--- EXTRACT TO READ Enclosed Below ---

The Basis for Premillennialism

[The Concept of the Kingdom of God]

            The kingdom of God refers to: God as king; a place over which to rule; and the actual ruling by God over that place.  The Jews understood the promises of a kingdom to be a literal, material, earthly, and political kingdom.  There are different aspects to the kingdom of God which include: the universal kingdom of God which is the supernatural rule of God over all people and things throughout time; the theocratic kingdom of God is the rule of God on earth through different people and institutions (Israel as the centerpiece of this), demonstrating the universal nature of His kingdom, and also displays His sovereignty; the eschatological kingdom is the coming earthly kingdom rule of Christ for a thousand years that will fulfill the covenant and kingdom promises to the nation of Israel, which will include the millennial kingdom and the eternal state (Israel as the centerpiece of this).  The theocratic kingdom finds its fullest expression in the eschatological kingdom.

            As a result of the necessity of a literal earthly kingdom to fulfill the promises made to Israel by God there must be a distinction between Israel and the Church (not with the latter replacing the former), and there must be a literal (not spiritual) fulfillment to the nation of Israel.  This is in agreement with a premillennial understanding of the text.       

[The Biblical Covenants]

            The first covenant is the Noahic covenant (Gen. 8:15-9:17), which was made with Noah and his descendants, but carries importance for all humanity from that point on.  God promised at that point to Noah that He would not destroy humanity with a worldwide flood like that ever again, and the sign for His promise being true is a rainbow (9:12-17).  The covenant is an eternal agreement (9:9,12,16).  The covenant even included all animals (9:11,12,15-16,17).  God commands mankind to be fruitful and multiply (9:1,7), eat animals but not their blood (9:3-4), and to begin the practice of the death penalty for those who kill other men who are made in the image of God (9:5-6).  The covenant is unconditional since God Himself has promised to not to do this again, and no stipulations are placed upon mankind to prevent it from happening again.

--- End of Enclosed EXTRACT TO READ ---

ACTION ITEM: Duplicate, word for word, the stretch of the premillennialism passage that opens with the words containing "As a result" and closes with "of the text.".

--- MATERIAL PROVIDED Enclosed Below ---

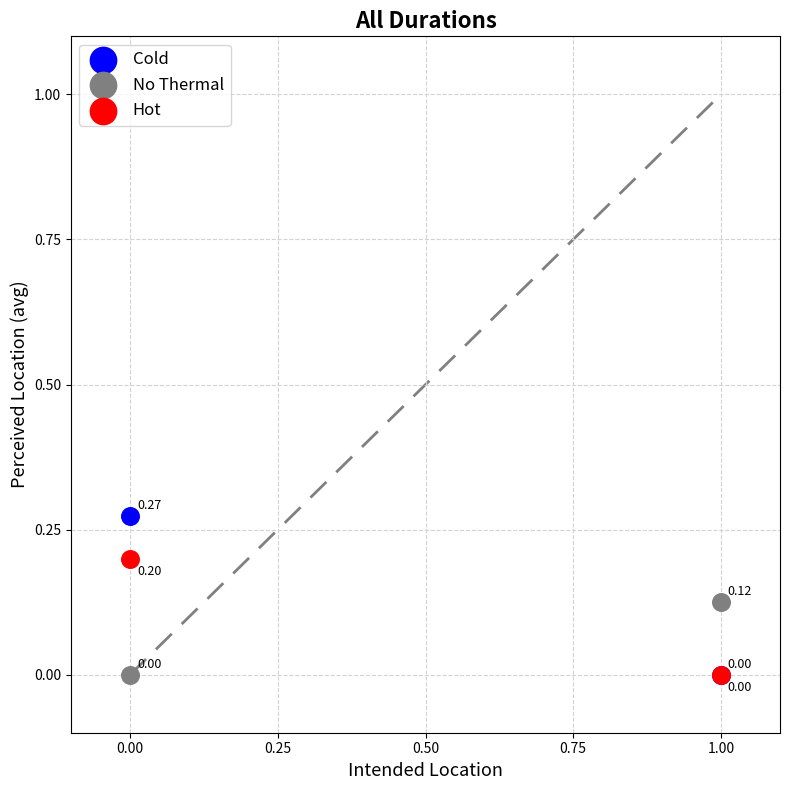

What are all the series names shown in the legend?

Cold, No Thermal, Hot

--- End of Enclosed MATERIAL PROVIDED ---

WRITTEN RESPONSE:
As a result of the necessity of a literal earthly kingdom to fulfill the promises made to Israel by God there must be a distinction between Israel and the Church (not with the latter replacing the former), and there must be a literal (not spiritual) fulfillment to the nation of Israel.  This is in agreement with a premillennial understanding of the text.